Agentic search systems that iteratively query retrieval models struggle with optimization, often requiring expensive co-training or gold-standard annotations. To address this, researchers from UMass Amherst (Md Zarif Ul Alam, Alireza Salemi, Hamed Zamani) propose Critic-R, a framework that explicitly closes the feedback loop between the reasoning agent and the retriever. Critic-R introduces a trained critic model that examines the agent’s introspective reasoning trace after consuming retrieved evidence, determining whether the context sufficiently supports the next step. This natural language feedback enables the system to self-correct without human intervention.

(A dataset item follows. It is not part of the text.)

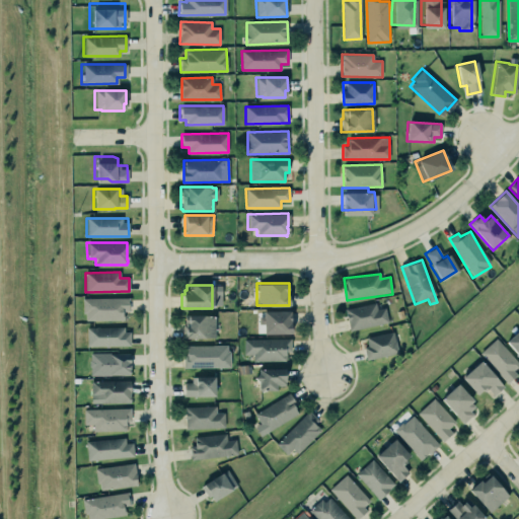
[(83,298),(84,320),(123,320),(123,311),(130,311),(129,298),(83,298)]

Critic-R comprises two complementary mechanisms. Critic-R-Zero operates at inference time, iteratively rewriting queries and retrieval instructions based on the critic’s feedback. Critic-Embed optimizes retrieval model embeddings by using successful and failed refinement trajectories as automatic supervision—eliminating the need for manual relevance annotations. Evaluated on four multi-hop QA benchmarks (HotpotQA, 2WikiMultihopQA, MuSiQue, Bamboogle), Critic-R significantly improves both retrieval quality and downstream answer accuracy. The work points toward more autonomous, efficient agentic search pipelines that learn from their own mistakes.

Key Points
  • Critic-R uses a trained critic model to evaluate retrieved evidence via natural language introspective feedback
  • Critic-R-Zero refines queries at inference time; Critic-Embed trains retrieval models without manual relevance labels
  • Outperforms baselines on HotpotQA, 2WikiMultihopQA, MuSiQue, and Bamboogle in retrieval quality and answer accuracy

Why It Matters

Self-improving retrieval systems that learn from their mistakes reduce reliance on expensive human annotations in agentic AI.